The Order of Fontevrault was founded about 1100 by Robert of Arbrissel, who was born in the village of Arbrissel or Arbresec, in the diocese of Rennes, and attained great fame as a preacher and ascetic. The establishment was a double monastery, containing a nunnery of 300 nuns and a monastery of 200 monks, separated completely so that no communication was allowed except in the church, where the services were carried on in common; there were, moreover, a hospital for 120 lepers and other sick, and a penitentiary for fallen women, both worked by the nuns. The basis of the life was the Benedictine rule, but the observance of abstinence and silence went beyond it in stringency. The special feature of the institute was that the abbess ruled the monks as well as the nuns. At the beginning the order had a great vogue, and at the time of Robert’s death, 1117, there were several monasteries and 3000 nuns; afterwards the number of monasteries reached 57, all organized on the same plan. The institute never throve out of France; there were attempts to introduce it into Spain and England: in England there were three houses—at Ambresbury (Amesbury in Wiltshire), Nuneaton, and Westwood in Worcestershire. The nuns in England as in France were recruited from the highest families, and the abbess of Fontevrault, who was the superior-general of the whole order, was usually of the royal family of France.

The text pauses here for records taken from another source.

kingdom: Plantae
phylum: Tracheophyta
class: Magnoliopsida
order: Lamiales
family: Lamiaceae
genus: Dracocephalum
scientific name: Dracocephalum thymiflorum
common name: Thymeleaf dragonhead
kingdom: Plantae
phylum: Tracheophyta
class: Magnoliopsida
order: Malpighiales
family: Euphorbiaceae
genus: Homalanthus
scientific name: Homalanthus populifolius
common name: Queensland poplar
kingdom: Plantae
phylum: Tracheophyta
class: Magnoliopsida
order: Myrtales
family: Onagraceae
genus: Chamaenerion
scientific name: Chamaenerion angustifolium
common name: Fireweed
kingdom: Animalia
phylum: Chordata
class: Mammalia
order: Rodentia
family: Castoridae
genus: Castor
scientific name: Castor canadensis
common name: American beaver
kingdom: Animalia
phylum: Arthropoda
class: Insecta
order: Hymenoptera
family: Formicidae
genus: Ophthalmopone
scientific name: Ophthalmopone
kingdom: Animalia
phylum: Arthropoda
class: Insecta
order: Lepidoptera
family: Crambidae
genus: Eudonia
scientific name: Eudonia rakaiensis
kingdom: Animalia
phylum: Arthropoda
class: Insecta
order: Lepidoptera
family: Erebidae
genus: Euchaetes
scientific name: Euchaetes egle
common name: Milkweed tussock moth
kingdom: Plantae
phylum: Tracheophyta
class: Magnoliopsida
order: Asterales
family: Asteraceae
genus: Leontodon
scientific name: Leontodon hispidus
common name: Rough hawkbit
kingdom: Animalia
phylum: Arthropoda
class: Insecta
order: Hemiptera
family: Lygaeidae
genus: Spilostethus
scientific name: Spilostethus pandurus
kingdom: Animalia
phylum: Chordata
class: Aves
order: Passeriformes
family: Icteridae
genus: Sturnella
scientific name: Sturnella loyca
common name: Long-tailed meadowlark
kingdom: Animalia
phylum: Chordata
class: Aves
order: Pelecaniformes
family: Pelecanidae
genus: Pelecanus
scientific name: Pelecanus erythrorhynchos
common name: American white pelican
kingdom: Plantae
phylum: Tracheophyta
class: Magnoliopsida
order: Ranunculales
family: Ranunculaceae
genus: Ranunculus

See P. Hélyot, Hist, des ordres religieuses (1718), vi. cc. 12, 13; Max Heimbucher, Orden und Kongregationen (1907), i. 46; the arts. “Fontevrauld” in Wetzer and Welte, Kirchenlexicon (ed. 2), and in Herzog-Hauck, Realencyklopädie (ed. 3), supply full references to the literature. The most recent monograph is Édouard, Fontevrault et ses monuments (1875); for the later history see art. by Edmund Bishop in Downside Review (1886).
(E. C. B.)
FOOD (like the verb “to feed,” from a Teutonic root, whence O. Eng. foda; cf. “fodder”; connected with Gr. πατεῖσθαι, to feed), the general term for what is eaten by man and other creatures for the sustenance of life. The scientific aspect of human food is dealt with under [Nutrition] and [Dietetics].